Vacunas para perros: el calendario básico que la mayoría de los propietarios no comprenden del todo
Seguí el calendario de vacunación de mi primer perro porque me lo indicó el veterinario. No tenía idea de por qué íbamos a regresar cada tres o cuatro semanas hasta la semana dieciséis, o por qué era importante faltar a una cita por dos semanas. La lógica es realmente sencilla una vez que alguien la explica.
Por qué los cachorros necesitan múltiples dosis en los primeros meses
Los cachorros nacen con inmunidad materna: los anticuerpos pasan de la madre a través del calostro en las primeras horas de lactancia. Estos anticuerpos protegen inicialmente contra muchas enfermedades, pero también interfieren con las vacunas. Una vacuna administrada mientras los niveles de anticuerpos maternos son altos se neutralizará antes de que el cachorro pueda desarrollar su propia respuesta.
El problema es que los niveles de anticuerpos maternos caen a ritmos diferentes en diferentes cachorros, y no hay una manera sencilla de saber cuándo se abre la ventana para una vacunación efectiva en un cachorro en particular. La solución es una serie: vacunar cada tres o cuatro semanas de seis a dieciséis semanas para que al menos una dosis caiga en la ventana después de que bajen los anticuerpos maternos pero antes de que el cachorro quede desprotegido. Dejar de tomar después de una o dos dosis corre el riesgo de perder esa ventana por completo.
Vacunas básicas y lo que cubren
Las vacunas básicas, necesarias para todos los perros independientemente de su estilo de vida, cubren el moquillo, el parvovirus, el adenovirus (hepatitis) y la rabia. Éstas representan las enfermedades más graves y comúnmente mortales en los perros. El parvovirus es particularmente peligroso en los cachorros; las tasas de supervivencia sin un tratamiento agresivo son bajas y el virus es extremadamente duradero en el medio ambiente.
Las vacunas complementarias (leptospirosis, Bordetella (tos de las perreras) y enfermedad de Lyme) se recomiendan según el riesgo de exposición al estilo de vida. Un perro que camina en áreas con muchas garrapatas o utiliza instalaciones de internado necesita una cobertura adicional diferente a la de un perro que rara vez sale de una propiedad suburbana. un libro de registro de salud del perro que rastrea no solo las fechas sino también qué productos se entregaron, de qué fabricante, ayuda al cambiar de veterinario o viajar.
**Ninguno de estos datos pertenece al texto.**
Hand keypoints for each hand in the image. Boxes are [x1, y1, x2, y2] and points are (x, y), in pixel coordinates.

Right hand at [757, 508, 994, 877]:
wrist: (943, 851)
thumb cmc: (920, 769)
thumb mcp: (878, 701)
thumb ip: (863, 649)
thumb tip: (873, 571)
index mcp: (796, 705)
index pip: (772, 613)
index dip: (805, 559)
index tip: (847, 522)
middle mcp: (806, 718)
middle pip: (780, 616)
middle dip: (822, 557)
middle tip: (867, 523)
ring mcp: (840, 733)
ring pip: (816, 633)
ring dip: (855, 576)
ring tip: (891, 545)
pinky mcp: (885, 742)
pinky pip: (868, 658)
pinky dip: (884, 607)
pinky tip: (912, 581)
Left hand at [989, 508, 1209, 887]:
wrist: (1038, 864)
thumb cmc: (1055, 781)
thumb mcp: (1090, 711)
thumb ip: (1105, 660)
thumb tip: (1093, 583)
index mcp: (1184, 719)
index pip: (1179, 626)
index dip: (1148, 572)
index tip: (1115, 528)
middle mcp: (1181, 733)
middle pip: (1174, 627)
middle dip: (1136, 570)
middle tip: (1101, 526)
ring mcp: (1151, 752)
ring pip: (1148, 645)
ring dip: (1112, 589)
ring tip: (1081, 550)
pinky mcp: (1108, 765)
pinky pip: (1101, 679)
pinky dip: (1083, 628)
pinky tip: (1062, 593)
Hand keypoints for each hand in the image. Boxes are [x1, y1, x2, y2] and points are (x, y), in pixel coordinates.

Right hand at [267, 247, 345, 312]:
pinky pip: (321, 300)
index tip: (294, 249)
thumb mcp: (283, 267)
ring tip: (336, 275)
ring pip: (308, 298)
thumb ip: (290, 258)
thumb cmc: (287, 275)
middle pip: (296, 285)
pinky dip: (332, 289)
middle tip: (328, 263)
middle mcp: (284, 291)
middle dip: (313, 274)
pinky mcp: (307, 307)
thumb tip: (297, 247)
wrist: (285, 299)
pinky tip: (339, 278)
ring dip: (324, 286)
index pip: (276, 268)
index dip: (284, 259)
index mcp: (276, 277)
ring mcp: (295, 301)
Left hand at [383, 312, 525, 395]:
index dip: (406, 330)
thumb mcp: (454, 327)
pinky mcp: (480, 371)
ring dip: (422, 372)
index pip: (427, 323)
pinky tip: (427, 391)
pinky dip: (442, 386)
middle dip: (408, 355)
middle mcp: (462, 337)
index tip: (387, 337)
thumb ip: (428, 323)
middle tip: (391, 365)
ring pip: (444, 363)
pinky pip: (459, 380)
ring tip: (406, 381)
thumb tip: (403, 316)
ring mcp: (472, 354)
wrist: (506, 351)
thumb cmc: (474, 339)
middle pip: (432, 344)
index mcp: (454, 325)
El calendario de refuerzo para adultos
Después de la serie de cachorros, la mayoría de las vacunas básicas requieren un refuerzo al año y luego cada tres años para los perros adultos. Los refuerzos contra la rabia son obligatorios por ley en la mayoría de las jurisdicciones y, por lo general, tienen un ciclo de uno o tres años, según el producto específico utilizado. Las visitas anuales deben incluir una discusión sobre la prueba de títulos si le preocupa el exceso de vacunación: los títulos miden los niveles de anticuerpos existentes y pueden confirmar si realmente se necesita un refuerzo.
La desparasitación antes de la vacunación es una práctica habitual porque los parásitos intestinales suprimen la respuesta inmunitaria. Es posible que un perro lleno de lombrices intestinales no desarrolle una inmunidad adecuada con una vacuna administrada en la misma cita.
Lo que me saltaría
Me saltaría el razonamiento de que un perro que "nunca sale de la propiedad" no necesita vacunas básicas. El parvovirus se puede rastrear a través de los zapatos, la ropa o la vida silvestre. El cumplimiento de la ley contra la rabia no es opcional. También evitaría retrasar la serie de cachorros debido a inconvenientes de programación: la ventana en la que estas vacunas son más críticas es estrecha y no espera a que se aclare su calendario.
A prevención de pulgas en perros y el protocolo de prevención del gusano del corazón debe establecerse al mismo tiempo que el calendario de vacunación; estos son temas separados pero la misma ventana de atención preventiva.